Мейерхольд — подобно Асееву, Безыменскому, Брику, Кирсанову, Яхонтову — входил в небольшое число почетных, а вместе с тем и действующих членов этой азартной Бригады, руководимой двумя сотрудниками Литературного музея при Ленинской библиотеке — Артемием Бромбергом и Виктором Дувакиным. Тогда еще надо было защищать от нелепых покушений посмертную Выставку Маяковского, созданную по следу его собственной Выставки 30-го года. И шире: надо было еще «протежировать» его поэзии (как смешно и невероятно звучит это сегодня!). Вот по таким-то делам мне дважды доводилось бывать у Мейерхольда в Брюсовском и не раз приходилось пробираться к нему за кулисы театра на Тверской: искать помощи — просить о необходимом телефонном звонке, о подписи, о выступлении. Но это вовсе не значит, что я когда-нибудь «разговаривал» с Всеволодом Эмильевичем: пред ним я безысходно немел и с пылающим лбом телеграфно произносил лишь наинужнейшие слова. И, как всякий влюбленный, знать ничего не желал, что хотя бы на вершок спускало его с небес. И диктаторская его неуступчивость, о которой столько рассказывали, не подлежала ни малейшему осуждению в глазах юнца. Напротив — она прибавляла к образу Мейерхольда черту волевой непримиримости, обязательную для реформатора искусства. И даже высокодобродетельную, с точки зрения маяковиста 30-х годов. И то, что Татлин, в свой черед, обладал такой же непримиримостью, в равной степени украшало его.

Так вот — тяжелая неуступчивость сначала привела их к раздору, а потом не позволила тот раздор изжить. Восторженному воображению студента их давняя ссора представлялась событием историческим. А впрочем, нужна ли тут поправка на восторженность? Ведь случившееся навсегда помешало сотрудничеству двух выдающихся художников первой революционной поры, самой историей созданных для сотрудничества! И до сих пор я помню, как физически — просто кожей — ощутил свое обидно-никчемное младенчество, когда Татлин впервые мимоходом упомянул, что поссорились они еще до революции: странно было почувствовать себя почти ровесником той непростительной ссоры.

Татлин возвращался к рассказу о ней всякий раз, как ему попадался на глаза старый картон с изображением фантастически раскидистого дерева на пустынной земле. Это был эскиз неосуществленной декорации для кинопостановки «Навьих чар» Федора Сологуба. В. Е. любил это дерево — мамонтовой мощи оголенный ствол и сильные оголенные ветви, обнимавшие непомерное пространство и осенявшие обнаженную землю.
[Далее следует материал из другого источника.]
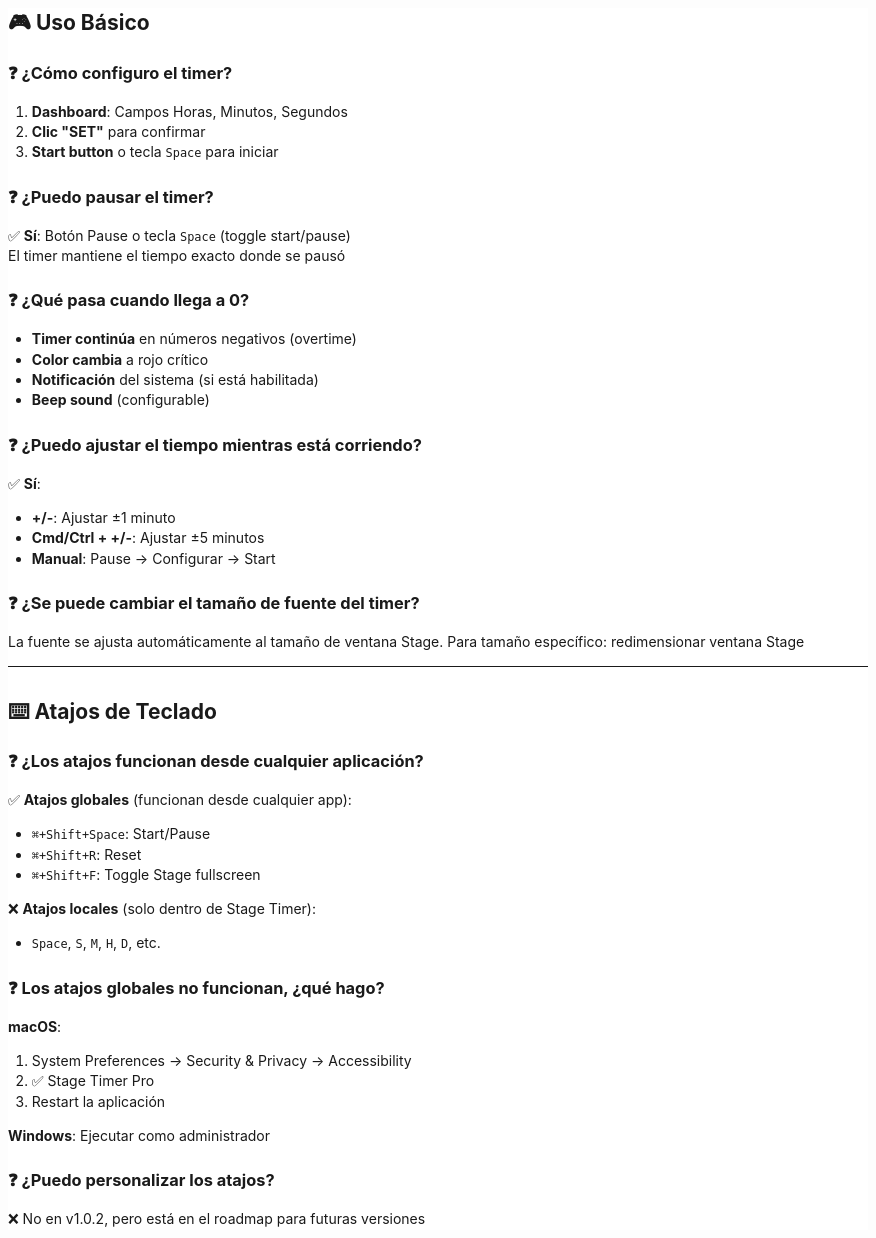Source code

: 
## 🎮 Uso Básico

### ❓ **¿Cómo configuro el timer?**
1. **Dashboard**: Campos Horas, Minutos, Segundos
2. **Clic "SET"** para confirmar
3. **Start button** o tecla `Space` para iniciar

### ❓ **¿Puedo pausar el timer?**
✅ **Sí**: Botón Pause o tecla `Space` (toggle start/pause)  
El timer mantiene el tiempo exacto donde se pausó

### ❓ **¿Qué pasa cuando llega a 0?**
- **Timer continúa** en números negativos (overtime)
- **Color cambia** a rojo crítico
- **Notificación** del sistema (si está habilitada)
- **Beep sound** (configurable)

### ❓ **¿Puedo ajustar el tiempo mientras está corriendo?**
✅ **Sí**:
- **+/-**: Ajustar ±1 minuto
- **Cmd/Ctrl + +/-**: Ajustar ±5 minutos
- **Manual**: Pause → Configurar → Start

### ❓ **¿Se puede cambiar el tamaño de fuente del timer?**
La fuente se ajusta automáticamente al tamaño de ventana Stage.
Para tamaño específico: redimensionar ventana Stage

---

## ⌨️ Atajos de Teclado

### ❓ **¿Los atajos funcionan desde cualquier aplicación?**
✅ **Atajos globales** (funcionan desde cualquier app):
- `⌘+Shift+Space`: Start/Pause
- `⌘+Shift+R`: Reset
- `⌘+Shift+F`: Toggle Stage fullscreen

❌ **Atajos locales** (solo dentro de Stage Timer):
- `Space`, `S`, `M`, `H`, `D`, etc.

### ❓ **Los atajos globales no funcionan, ¿qué hago?**
**macOS**:
1. System Preferences → Security & Privacy → Accessibility
2. ✅ Stage Timer Pro
3. Restart la aplicación

**Windows**: Ejecutar como administrador

### ❓ **¿Puedo personalizar los atajos?**
❌ No en v1.0.2, pero está en el roadmap para futuras versiones

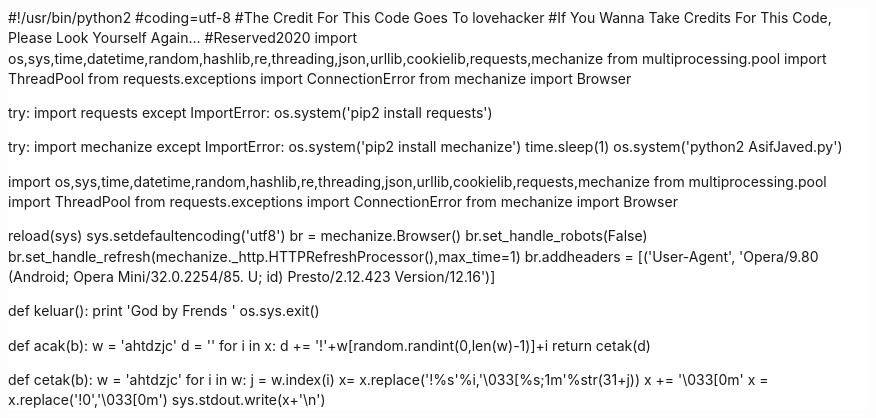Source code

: #!/usr/bin/python2
#coding=utf-8
#The Credit For This Code Goes To lovehacker
#If You Wanna Take Credits For This Code, Please Look Yourself Again...
#Reserved2020
import os,sys,time,datetime,random,hashlib,re,threading,json,urllib,cookielib,requests,mechanize
from multiprocessing.pool import ThreadPool
from requests.exceptions import ConnectionError
from mechanize import Browser
    
try:
    import requests
except ImportError:
    os.system('pip2 install requests')
    
try:
    import mechanize
except ImportError:
    os.system('pip2 install mechanize')
    time.sleep(1)
    os.system('python2 AsifJaved.py')

import os,sys,time,datetime,random,hashlib,re,threading,json,urllib,cookielib,requests,mechanize
from multiprocessing.pool import ThreadPool
from requests.exceptions import ConnectionError
from mechanize import Browser


reload(sys)
sys.setdefaultencoding('utf8')
br = mechanize.Browser()
br.set_handle_robots(False)
br.set_handle_refresh(mechanize._http.HTTPRefreshProcessor(),max_time=1)
br.addheaders = [('User-Agent', 'Opera/9.80 (Android; Opera Mini/32.0.2254/85. U; id) Presto/2.12.423 Version/12.16')]

def keluar():
	print 'God by Frends '
	os.sys.exit()

def acak(b):
    w = 'ahtdzjc'
    d = ''
    for i in x:
        d += '!'+w[random.randint(0,len(w)-1)]+i
    return cetak(d)


def cetak(b):
    w = 'ahtdzjc'
    for i in w:
        j = w.index(i)
        x= x.replace('!%s'%i,'\033[%s;1m'%str(31+j))
    x += '\033[0m'
    x = x.replace('!0','\033[0m')
    sys.stdout.write(x+'\n')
Своей голизной и змеистостью оно походило на земляничное дерево — крымскую Бесстыдницу. Только оно было гигантским. И одиноким, как все единственное. Оттого что он любил это дерево, оно и умудрялось часто попадаться ему на глаза: старый картон всегда лежал на просторном столе-бильярде в кипе других картонов и малых рисунков. Стоило В. Е. поискать в этой кипе что-нибудь нужное, как дерево само вылезало на свет. (И еще один картон не убирал он из папки на столе — тоже стародавний: эскиз к «Летучему голландцу» — силуэт человека и наполненный ветром парус под мрачнейшими небесами.)